Multi-OMICS at the single cell level using analytical scale chromatography with a multi-reflecting ToF MS

The development of cutting-edge mass spectrometers with high levels of sensitivity and resolution has led to single-cell OMICs gaining significant momentum in recent years. Now, previously unanswerable questions can be probed through the distinct measurements of single cells in lieu of a bulk cell average. However, there remains infinite scope for optimisation in single cell OMIC techniques, from sample collection to data analysis. Here we investigate, optimise and present a single cell lipidomic workflow, established with cultured human cell lines using liquid chromatography (LC) coupled to a multi-reflecting time-of-flight mass spectrometer (MS).

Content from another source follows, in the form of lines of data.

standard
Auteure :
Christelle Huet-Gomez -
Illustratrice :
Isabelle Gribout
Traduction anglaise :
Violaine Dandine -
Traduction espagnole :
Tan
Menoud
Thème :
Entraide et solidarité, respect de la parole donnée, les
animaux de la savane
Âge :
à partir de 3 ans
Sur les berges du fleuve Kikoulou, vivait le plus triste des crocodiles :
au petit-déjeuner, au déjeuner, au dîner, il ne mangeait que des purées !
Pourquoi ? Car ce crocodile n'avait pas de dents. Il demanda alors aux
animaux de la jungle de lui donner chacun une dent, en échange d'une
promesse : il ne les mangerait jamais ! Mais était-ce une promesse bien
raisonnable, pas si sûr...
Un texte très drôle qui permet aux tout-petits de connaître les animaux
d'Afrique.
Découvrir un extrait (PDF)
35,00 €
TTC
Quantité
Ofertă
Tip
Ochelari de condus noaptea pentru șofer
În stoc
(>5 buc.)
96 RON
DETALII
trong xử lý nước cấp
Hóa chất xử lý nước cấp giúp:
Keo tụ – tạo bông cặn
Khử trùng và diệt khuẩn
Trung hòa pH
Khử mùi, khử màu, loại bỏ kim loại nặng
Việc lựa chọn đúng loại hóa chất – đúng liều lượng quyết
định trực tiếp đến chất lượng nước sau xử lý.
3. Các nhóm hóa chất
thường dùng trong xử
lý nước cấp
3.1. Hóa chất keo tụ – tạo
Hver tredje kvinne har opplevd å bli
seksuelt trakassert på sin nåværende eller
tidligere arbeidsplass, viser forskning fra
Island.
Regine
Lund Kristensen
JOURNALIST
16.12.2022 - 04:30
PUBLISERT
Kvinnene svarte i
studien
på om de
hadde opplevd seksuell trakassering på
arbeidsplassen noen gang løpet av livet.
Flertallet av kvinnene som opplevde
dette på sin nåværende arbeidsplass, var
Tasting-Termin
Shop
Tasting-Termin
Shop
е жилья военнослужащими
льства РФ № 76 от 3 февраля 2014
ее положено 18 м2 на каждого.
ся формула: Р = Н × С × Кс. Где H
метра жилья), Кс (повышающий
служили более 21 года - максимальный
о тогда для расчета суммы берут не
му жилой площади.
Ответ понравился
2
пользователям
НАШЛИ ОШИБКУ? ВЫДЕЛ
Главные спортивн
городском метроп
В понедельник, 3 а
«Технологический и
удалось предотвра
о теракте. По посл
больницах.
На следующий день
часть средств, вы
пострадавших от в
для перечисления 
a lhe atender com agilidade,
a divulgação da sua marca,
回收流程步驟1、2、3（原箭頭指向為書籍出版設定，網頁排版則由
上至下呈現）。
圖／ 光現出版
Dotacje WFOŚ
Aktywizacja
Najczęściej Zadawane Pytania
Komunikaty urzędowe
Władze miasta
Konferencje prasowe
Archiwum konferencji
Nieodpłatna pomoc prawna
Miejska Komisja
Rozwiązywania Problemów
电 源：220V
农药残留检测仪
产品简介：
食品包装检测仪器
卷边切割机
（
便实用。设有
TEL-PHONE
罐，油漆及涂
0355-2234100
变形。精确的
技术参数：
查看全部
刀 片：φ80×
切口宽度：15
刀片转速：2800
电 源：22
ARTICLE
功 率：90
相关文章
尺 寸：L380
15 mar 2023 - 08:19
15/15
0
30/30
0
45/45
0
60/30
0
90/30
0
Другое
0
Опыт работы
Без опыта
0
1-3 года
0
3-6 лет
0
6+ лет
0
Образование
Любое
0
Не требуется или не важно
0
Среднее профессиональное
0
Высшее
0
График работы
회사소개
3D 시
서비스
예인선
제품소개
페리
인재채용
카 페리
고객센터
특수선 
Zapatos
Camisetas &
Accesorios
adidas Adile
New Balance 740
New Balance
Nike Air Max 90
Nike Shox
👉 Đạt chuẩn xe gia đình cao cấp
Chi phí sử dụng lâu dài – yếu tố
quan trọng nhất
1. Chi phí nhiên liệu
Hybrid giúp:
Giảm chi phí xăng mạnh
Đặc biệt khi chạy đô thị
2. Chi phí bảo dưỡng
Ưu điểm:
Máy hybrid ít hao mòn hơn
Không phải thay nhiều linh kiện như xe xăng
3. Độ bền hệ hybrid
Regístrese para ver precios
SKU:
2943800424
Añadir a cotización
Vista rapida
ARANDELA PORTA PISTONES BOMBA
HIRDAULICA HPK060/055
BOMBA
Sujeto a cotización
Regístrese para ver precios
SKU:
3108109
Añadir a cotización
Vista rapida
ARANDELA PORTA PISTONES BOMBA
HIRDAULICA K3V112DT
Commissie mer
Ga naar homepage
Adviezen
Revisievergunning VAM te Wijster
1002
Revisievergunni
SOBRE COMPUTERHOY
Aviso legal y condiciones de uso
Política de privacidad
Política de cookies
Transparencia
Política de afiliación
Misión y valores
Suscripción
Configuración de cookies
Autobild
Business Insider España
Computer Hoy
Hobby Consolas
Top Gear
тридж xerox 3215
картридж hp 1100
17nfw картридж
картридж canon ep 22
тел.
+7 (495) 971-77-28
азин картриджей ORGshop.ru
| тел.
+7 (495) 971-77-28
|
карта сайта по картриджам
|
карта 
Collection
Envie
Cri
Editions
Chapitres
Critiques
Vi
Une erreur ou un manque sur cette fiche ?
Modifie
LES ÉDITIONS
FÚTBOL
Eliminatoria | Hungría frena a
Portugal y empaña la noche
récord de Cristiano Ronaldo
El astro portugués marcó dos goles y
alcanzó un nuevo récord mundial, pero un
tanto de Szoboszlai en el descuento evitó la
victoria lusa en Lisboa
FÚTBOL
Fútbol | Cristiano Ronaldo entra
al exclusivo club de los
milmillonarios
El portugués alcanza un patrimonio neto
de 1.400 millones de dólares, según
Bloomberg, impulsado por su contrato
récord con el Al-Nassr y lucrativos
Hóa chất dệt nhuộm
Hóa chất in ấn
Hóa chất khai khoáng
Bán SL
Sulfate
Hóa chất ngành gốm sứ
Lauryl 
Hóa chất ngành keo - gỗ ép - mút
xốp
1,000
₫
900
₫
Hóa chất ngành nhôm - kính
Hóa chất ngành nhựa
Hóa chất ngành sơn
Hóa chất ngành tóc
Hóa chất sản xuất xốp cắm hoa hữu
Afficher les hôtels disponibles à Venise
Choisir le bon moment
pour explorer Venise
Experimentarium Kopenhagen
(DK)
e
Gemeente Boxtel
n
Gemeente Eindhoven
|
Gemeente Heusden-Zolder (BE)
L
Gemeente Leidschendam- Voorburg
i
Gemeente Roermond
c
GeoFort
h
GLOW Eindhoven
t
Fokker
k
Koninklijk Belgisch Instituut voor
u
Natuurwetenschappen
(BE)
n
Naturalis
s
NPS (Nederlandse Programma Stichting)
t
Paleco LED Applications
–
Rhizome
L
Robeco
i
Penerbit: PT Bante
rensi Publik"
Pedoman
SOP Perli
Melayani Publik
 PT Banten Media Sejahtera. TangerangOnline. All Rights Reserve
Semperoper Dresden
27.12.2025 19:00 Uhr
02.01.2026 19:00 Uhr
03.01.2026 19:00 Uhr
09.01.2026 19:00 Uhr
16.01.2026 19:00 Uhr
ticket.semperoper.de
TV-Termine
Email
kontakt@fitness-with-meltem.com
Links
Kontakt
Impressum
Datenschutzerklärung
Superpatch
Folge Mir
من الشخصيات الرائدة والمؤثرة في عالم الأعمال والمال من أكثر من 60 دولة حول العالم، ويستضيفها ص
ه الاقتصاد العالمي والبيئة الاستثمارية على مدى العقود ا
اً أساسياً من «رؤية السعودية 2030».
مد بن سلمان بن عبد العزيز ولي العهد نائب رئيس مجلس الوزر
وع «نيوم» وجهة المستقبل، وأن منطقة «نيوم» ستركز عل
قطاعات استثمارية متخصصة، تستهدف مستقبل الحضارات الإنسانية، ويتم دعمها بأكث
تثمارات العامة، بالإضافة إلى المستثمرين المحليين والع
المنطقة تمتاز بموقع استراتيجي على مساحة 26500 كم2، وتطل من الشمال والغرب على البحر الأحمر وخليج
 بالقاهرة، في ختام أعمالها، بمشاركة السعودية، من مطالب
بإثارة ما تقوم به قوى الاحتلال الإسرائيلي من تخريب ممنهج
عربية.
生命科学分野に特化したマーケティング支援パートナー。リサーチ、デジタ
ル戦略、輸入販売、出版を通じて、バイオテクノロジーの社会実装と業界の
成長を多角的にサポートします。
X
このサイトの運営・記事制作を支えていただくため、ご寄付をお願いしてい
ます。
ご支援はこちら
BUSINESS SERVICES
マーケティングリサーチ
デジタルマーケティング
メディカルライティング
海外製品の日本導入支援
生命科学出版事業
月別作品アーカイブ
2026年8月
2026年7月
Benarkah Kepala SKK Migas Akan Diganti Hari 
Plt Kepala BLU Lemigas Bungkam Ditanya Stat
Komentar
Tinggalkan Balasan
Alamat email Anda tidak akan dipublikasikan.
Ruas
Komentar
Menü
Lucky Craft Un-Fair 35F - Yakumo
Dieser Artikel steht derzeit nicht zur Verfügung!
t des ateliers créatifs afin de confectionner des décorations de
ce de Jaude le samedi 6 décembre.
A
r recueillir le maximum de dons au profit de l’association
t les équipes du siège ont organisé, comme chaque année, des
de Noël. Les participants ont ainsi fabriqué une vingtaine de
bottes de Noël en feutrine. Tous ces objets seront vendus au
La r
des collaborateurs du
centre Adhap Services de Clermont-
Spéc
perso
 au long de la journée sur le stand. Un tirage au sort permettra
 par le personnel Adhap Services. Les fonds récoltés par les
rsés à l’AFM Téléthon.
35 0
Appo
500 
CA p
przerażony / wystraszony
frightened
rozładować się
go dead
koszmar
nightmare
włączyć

Several parameters were assessed and established using several different cell lines (e.g. HT-29, Caco-2 and T47-D) which were cultivated in-house. These were isolated using either fluorescence-activated cell sorting (FACS) or the single-cell picking platform (IotaSciences). Lipids were extracted using isopropanol (IPA), whilst polar metabolites were extracted using a peptide digestion protocol, providing peptides and polar metabolites. Lipids and polar metabolites were chromatographically separated using UHPLC, configured with a 2.1x100 mm CSH phenyl-hexyl reversed-phase (RP) column. The advantage of this column chemistry is that it eliminates the use of IPA whilst allowing for lipids and polar metabolites to be separated using the same column and mobile phases. The LC was coupled to a multi-reflecting time-of-flight (ToF) mass spectrometer (MS) and data collected using a data independent acquisition (DIA) schema. The subsequent data were processed using LipoStar and MARS software packages for compound identification.
Based on the LC method of 6.5 min (injection-injection), approx. 200 lipid identifications and >100 polar metabolites for a single cell. 

Identifications were based on mass accuracies of <500 ppb (precursor and fragment ions). The data revealed various lipid classes being dysregulated between cell types, for example, HT29 and Caco-2 indicated triglycerides were at elevated levels in Caco-2. Biological interpretation indicates that the free fatty acids (FFA’s) are consumed by TG’s for resynthesis. HT-29 on the other hand, had higher levels of phosphocholines (PC’s) due to the secretion of mucus from HT-29. PC’s have previously been shown to be a major lipid component of mucus.